O projeto foi desenvolvido através da Lei Paulo Gustavo. “O filme é todo falado em talian. Então, esse é o diferencial dele, porque você pensa ‘ah, vou fazer um filme ensinando a fazer fortaia’, isso é uma coisa simples, fortaia é uma receita muito simples, mas quando você coloca esses desafios de ter que buscar os ingredientes da sua fortaia na colônia e de que todo esse processo de buscar os ingredientes, a feitura dele, é todo falando na nossa língua, no nosso dialeto vêneto, isso transforma ele em uma pérola que a gente está entregando agora para a população”, comenta a diretora do documentário, Vanessa Lopes.
Rosa, que participa da obra audiovisual, destaca que o dialeto não pode ser perdido. “Eu fui criada pelos meus avós até os nove, depois a minha mãe. A gente sempre falou, tem os filhos que falam, a gente fala todo dia nosso dialeto, não podemos perdê-lo”, salienta. “Fazer esse filme é uma forma de trabalhar isso mesmo, de criar essa memória, contar um pouco da nossa história”, acrescenta Vanessa. “Essa tradição oral mesmo, que diz muito sobre quem a gente é, e quando a gente trabalha a nossa cultura, as nossas raízes, quando a gente sabe quem a gente é, a gente certamente está em paz com a gente mesmo”, reforça a diretora.
Névton conta que a obra não é só sobre uma receita, mas a recriação de um momento da vida cotidiana. “É todo o ambiente, tudo que está em volta, é um conjunto de pequenas ações que transformam, no fim, como se diz, manufaturar esse prato em algo atraente, porque não é só a fortaia, é o contato de ir lá buscar os ingredientes, é o ambiente, são outros momentos que contracenam e, no fim, é um ambiente, é a recriação de um momento, de um ambiente da nossa vida cotidiana.
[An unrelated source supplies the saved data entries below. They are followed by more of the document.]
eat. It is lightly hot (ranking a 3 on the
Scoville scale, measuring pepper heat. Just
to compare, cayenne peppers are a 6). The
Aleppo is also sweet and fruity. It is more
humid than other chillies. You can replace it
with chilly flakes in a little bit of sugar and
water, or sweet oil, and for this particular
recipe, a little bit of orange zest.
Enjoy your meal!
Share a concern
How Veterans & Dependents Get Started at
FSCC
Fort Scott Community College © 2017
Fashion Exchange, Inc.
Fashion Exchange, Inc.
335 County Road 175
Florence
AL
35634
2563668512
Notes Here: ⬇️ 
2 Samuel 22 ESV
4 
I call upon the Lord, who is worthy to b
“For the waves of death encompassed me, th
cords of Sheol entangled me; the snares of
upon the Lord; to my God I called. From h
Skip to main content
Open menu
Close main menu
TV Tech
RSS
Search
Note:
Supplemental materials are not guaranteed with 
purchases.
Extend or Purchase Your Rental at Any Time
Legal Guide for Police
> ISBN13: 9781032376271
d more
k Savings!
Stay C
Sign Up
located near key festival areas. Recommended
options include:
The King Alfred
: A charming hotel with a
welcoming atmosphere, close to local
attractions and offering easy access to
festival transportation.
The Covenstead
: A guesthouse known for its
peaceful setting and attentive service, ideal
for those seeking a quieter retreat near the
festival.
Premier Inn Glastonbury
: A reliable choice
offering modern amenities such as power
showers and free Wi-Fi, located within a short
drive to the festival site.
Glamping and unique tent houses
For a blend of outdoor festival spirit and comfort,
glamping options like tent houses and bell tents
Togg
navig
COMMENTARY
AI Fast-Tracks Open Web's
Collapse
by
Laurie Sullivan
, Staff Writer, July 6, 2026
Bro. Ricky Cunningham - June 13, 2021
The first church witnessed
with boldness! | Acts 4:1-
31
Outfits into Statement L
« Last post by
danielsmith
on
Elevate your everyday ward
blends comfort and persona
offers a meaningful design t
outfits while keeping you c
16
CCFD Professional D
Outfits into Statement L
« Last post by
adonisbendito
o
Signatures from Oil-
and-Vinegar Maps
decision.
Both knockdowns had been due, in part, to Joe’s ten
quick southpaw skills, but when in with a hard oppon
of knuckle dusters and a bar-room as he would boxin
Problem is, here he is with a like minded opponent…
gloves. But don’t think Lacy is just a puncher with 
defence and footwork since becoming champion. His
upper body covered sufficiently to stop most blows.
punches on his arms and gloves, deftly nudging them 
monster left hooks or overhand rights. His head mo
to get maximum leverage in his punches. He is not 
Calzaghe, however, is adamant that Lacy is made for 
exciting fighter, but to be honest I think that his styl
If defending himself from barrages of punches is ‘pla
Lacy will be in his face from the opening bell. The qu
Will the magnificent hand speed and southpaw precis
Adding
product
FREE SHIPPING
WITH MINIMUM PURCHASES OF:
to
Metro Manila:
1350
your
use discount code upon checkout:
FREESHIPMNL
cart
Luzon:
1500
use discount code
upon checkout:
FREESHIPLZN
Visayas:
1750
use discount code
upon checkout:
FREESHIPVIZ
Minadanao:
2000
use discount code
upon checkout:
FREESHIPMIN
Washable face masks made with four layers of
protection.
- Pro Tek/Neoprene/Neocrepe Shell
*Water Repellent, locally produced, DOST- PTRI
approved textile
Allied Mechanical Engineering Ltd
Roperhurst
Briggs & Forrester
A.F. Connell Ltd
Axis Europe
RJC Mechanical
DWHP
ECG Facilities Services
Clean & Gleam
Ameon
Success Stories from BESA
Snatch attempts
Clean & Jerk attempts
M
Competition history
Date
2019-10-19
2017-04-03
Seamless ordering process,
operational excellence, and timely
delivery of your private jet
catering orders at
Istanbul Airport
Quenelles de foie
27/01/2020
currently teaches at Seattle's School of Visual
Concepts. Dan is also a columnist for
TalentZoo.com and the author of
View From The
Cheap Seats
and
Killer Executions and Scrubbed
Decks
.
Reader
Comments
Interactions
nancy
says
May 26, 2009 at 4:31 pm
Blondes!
Italianidade, isso é muito importante”, frisa. Rosa, Névton e Vanessa participaram de entrevista no programa Ponto de Encontro e explicaram mais sobre a obra. Ouça na íntegra:
O documentário, que tem 30 minutos, não foi totalmente roteirizado, com falas específicas para Rosa e Névton. “Nós não tínhamos um texto, não tínhamos ele escrito, tudo foi naturalmente”, salienta Névton. “Foi isso que tornou ele bastante legal, espontâneo e original, uma coisa assim bem a nossa cara mesmo”, complementa. Segundo Vanessa, a orientação para os dois era o improviso: puxar conversas sobre alguma memória, histórias da família e como se faziam alguns ingredientes antigamente. A obra audiovisual está disponível no canal do YouTube da produtora INdependente.